Assistant Professor, University of Nebraska-Lincoln College of Law
The new Pokémon Go app has already generated many discussions regarding the multiple ways that the game intersects with the law. I’ve previously opined on some of the broader issues, but, as a tax professor, my thoughts have naturally focused on that topic. Fortunately, the Surly Subgroup was nice enough to let me present those thoughts here in a guest post.
The tax issues that I’ve been thinking about stem largely from the fact that Pokémon Go is built on a freemium business model. That is, the app is free, but users can pay for certain “premium” features like additional Pokéballs, incense, and lure modules. (If these phrases mean nothing to you, here is a nice primer on the game.) Those purchases are all done through the purchase and use of an in-app currency called Pokécoins. The whole thing might sound silly, but the app is already generating over $1.5 million in daily revenue for its developer, Niantic, Inc. The company will also soon be selling “sponsored partnerships” that allow companies to be listed more prominently in the game. The potential revenue streams look plentiful at this point. So what are the tax issues?
State Tax-Base Issues
The first issue that came to my mind as a state and local guy is how purchases of Pokécoins would be taxed under states’ sales taxes. Those purchases represent consumption, of course, but states are woefully inconsistent regarding whether and how they’ve extended their sales taxes to include purchases of digital items. Even where states have done so, the treatment of Pokécoins raises some interesting questions. Digital versions of tangible objects like movies or books are often addressed in state statutes or guidance, but Pokécoins that can be used to purchase “limited, nontransferable, non-sublicenseable, revocable license[s]” to use in-app upgrades are very different. There is no physical-world analogy that applies quite as neatly. Determining the taxability of these purchases might require a deep dig into a state’s guidance.

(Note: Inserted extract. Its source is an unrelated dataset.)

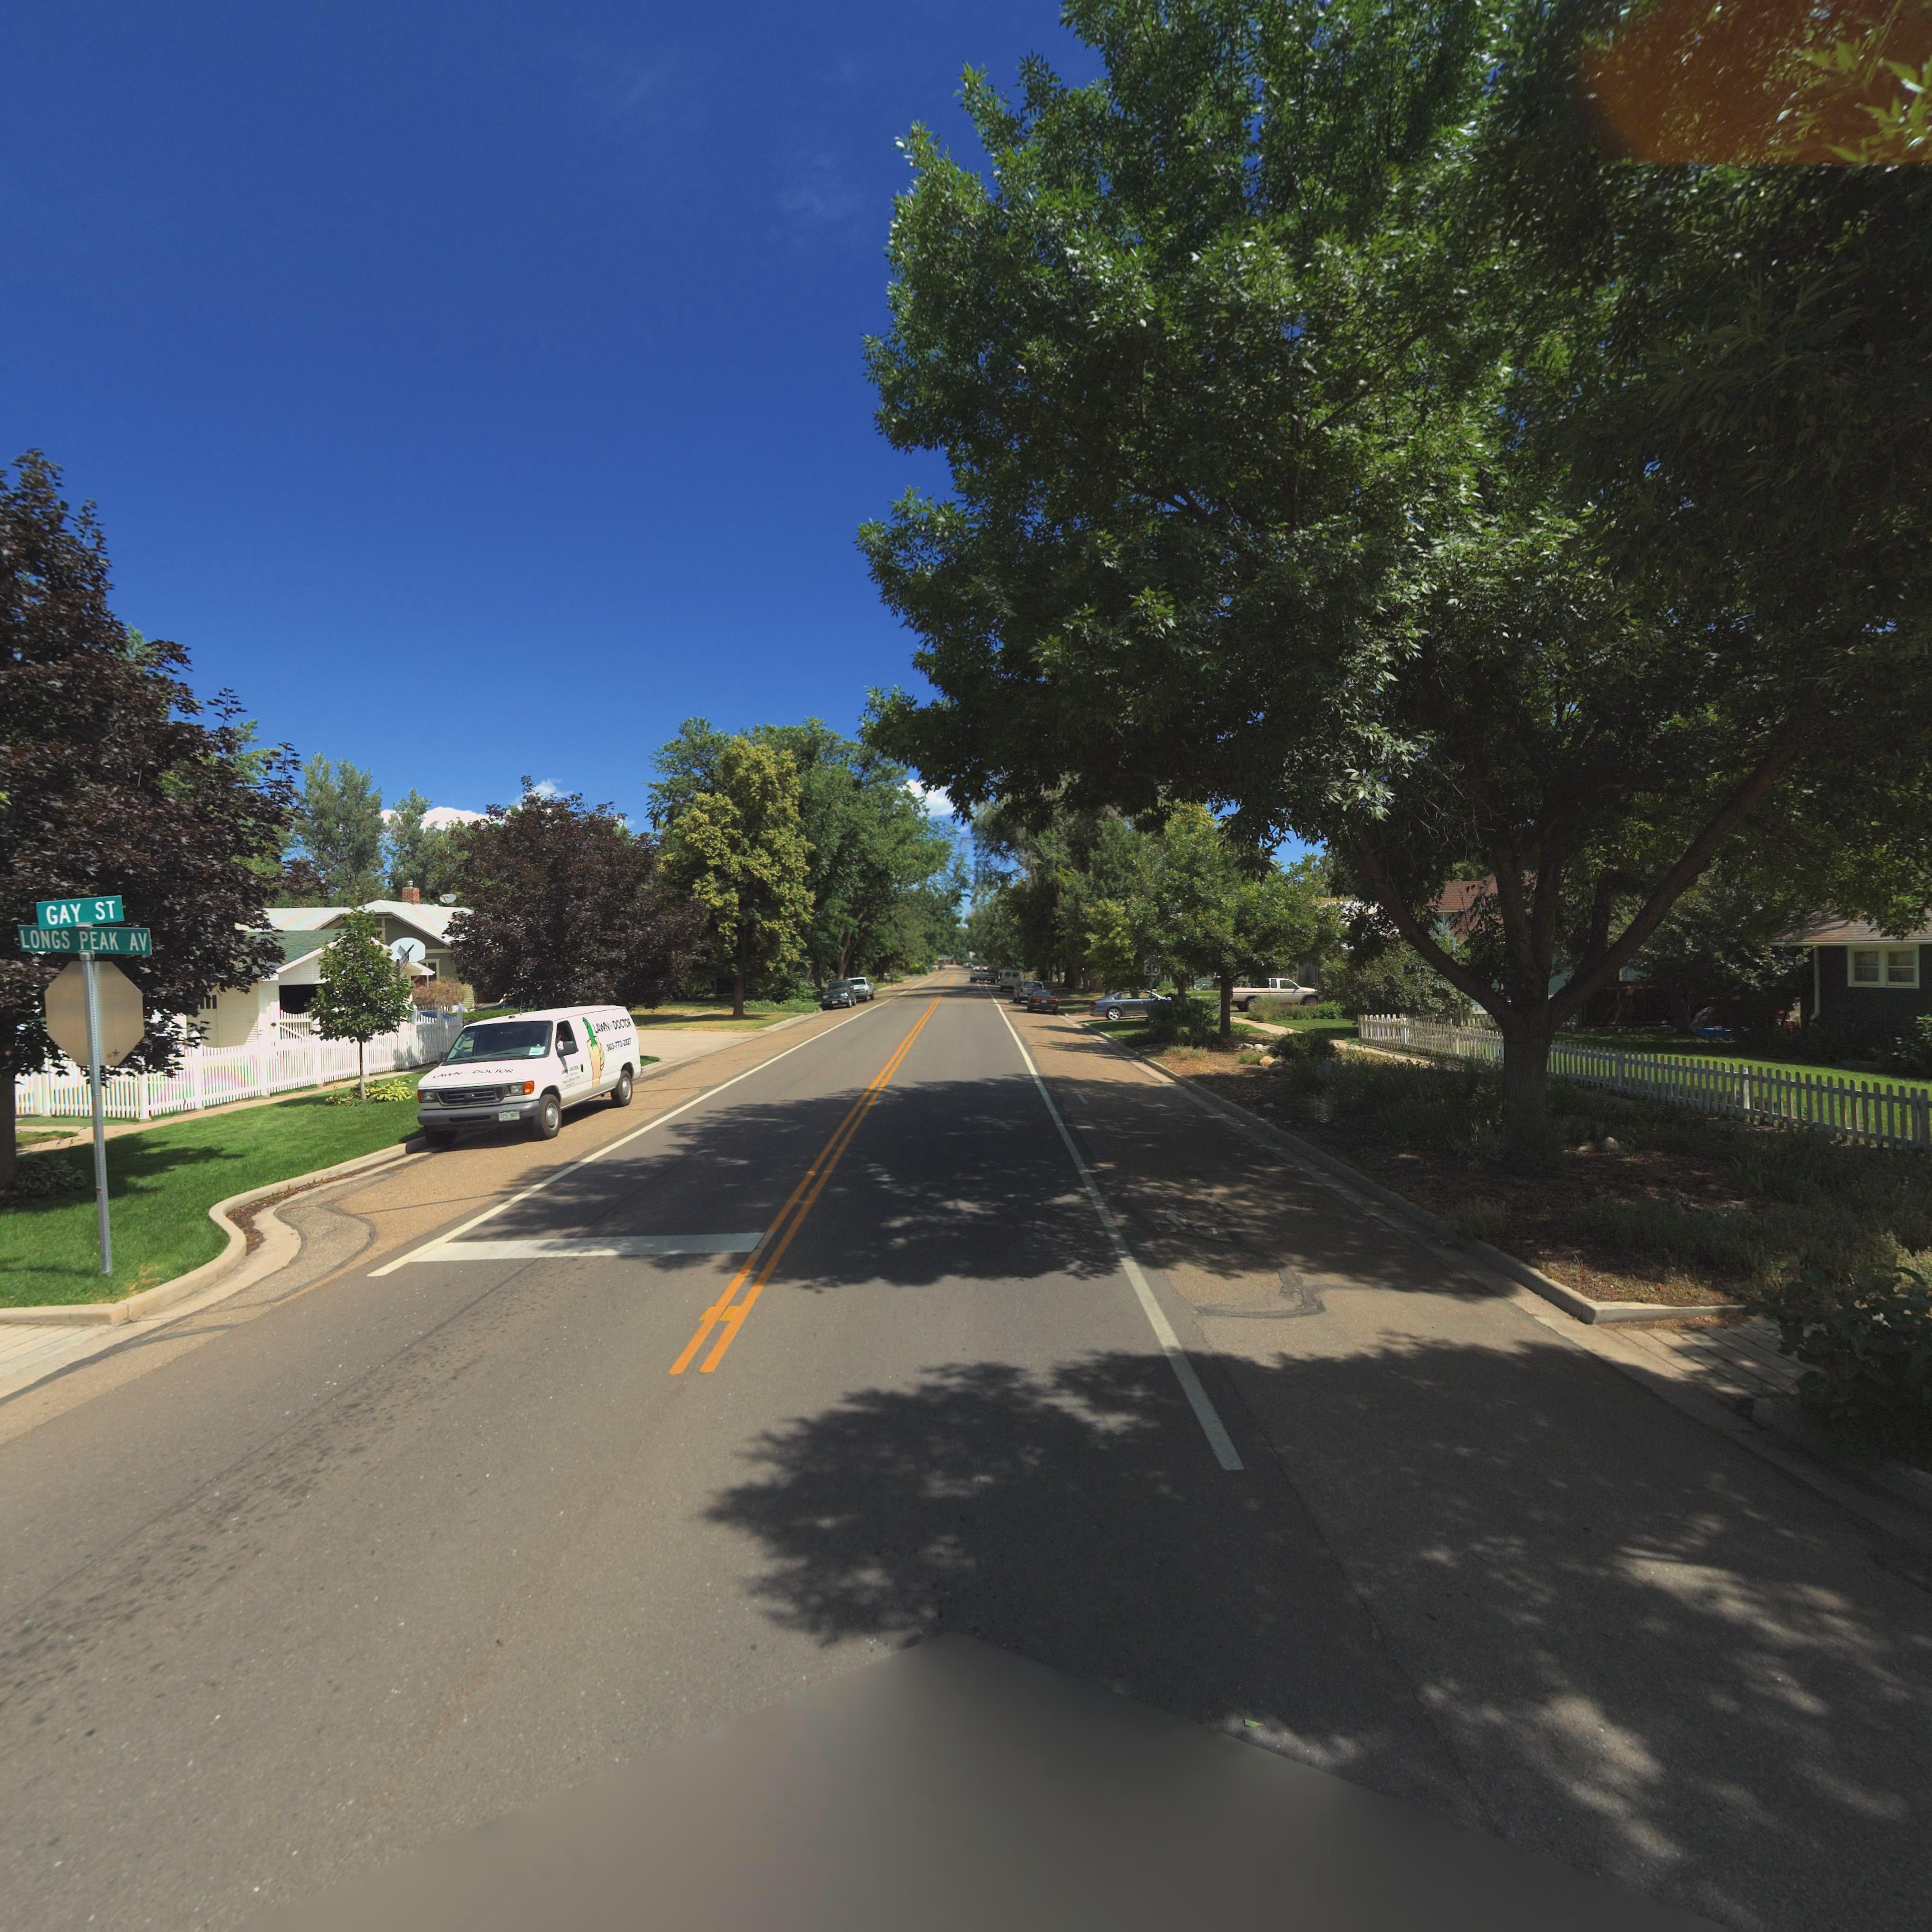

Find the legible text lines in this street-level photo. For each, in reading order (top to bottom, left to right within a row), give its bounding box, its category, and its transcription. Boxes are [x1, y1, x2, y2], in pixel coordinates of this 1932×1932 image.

If Pokécoins are taxable under state law, the next question is where they are taxable. Would Nebraska tax all of my Pokécoins simply because my billing address is in the state? What if I purchase and use Pokécoins in Colorado while on vacation?
The difficulty of the statutory issues might be potentially limited, in the short term, by existing limitations on states’ authority to require gaming developers to collect their taxes. The Supreme Court currently requires that a vendor have a physical presence in a state before that state can require the vendor to collect its sales taxes. Niantic presumably has a very small physical footprint, and it thus likely doesn’t care about the nuances of states’ guidance on sales of digital property.
This doesn’t mean that the statutory issues don’t matter, of course. They certainly do. For one thing, the Court’s physical-presence rule is facing significant challenge, and its future is uncertain. As I’ve previously written, it is unclear whether and how any change will occur, but if the physical presence rule were overturned, app developers might have to deal with expanded sales tax collection obligations in the future. That might not be a problem for apps as successful as Pokémon Go, but could present a real problem for smaller apps and developers.
I would be remiss if I didn’t also mention that the applicability of states’ laws to digital property also matters for those few of us who worry about paying use tax. I purchased some Pokécoins—for research purposes, of course—and I was not charged sales tax, so I might be the first to self-remit Pokémon Go use tax.
State Income Taxes
State courts have largely rejected the application of the physical-presence rule to taxes other than consumption taxes, and the Supreme Court has yet to intervene in any of those cases. Niantic could thus face state income-tax obligations in states where its users are located regardless of its own physical presence. This will depend on states’ nexus and sourcing rules, but there is a liability potential. No word on whether states are planning to pursue this, but they theoretically could do so.
Data as Currency
In a forthcoming article, I explore the relationship between tax, privacy, and the use of data as a currency in today’s economy. In the article, I focus specifically on services like Google and Facebook, but applications like Pokémon Go present a similar situation. I conclude that the best way to view the provision of these digital products in exchange for consumer data is as a new form of barter transaction. Now, to be clear, I don’t think that we will see these barters being taxed (at least directly), but we should recognize that the failure to do so creates a tax preference for the use of data as a currency. That tax preference benefits companies in this space and is in tension with other regulatory attempts to protect personal privacy. If we are really concerned with the data that these companies collect, eliminating that tax preference might make sense.
In sum, even if you don’t have the inclination to “catch ‘em all,” Pokémon Go and similar digital games raise many tax issues. Some states are already discussing new taxes on digital downloads and those proposed taxes have already been labeled as Pokémon taxes. We will undoubtedly hear more about this in the near future.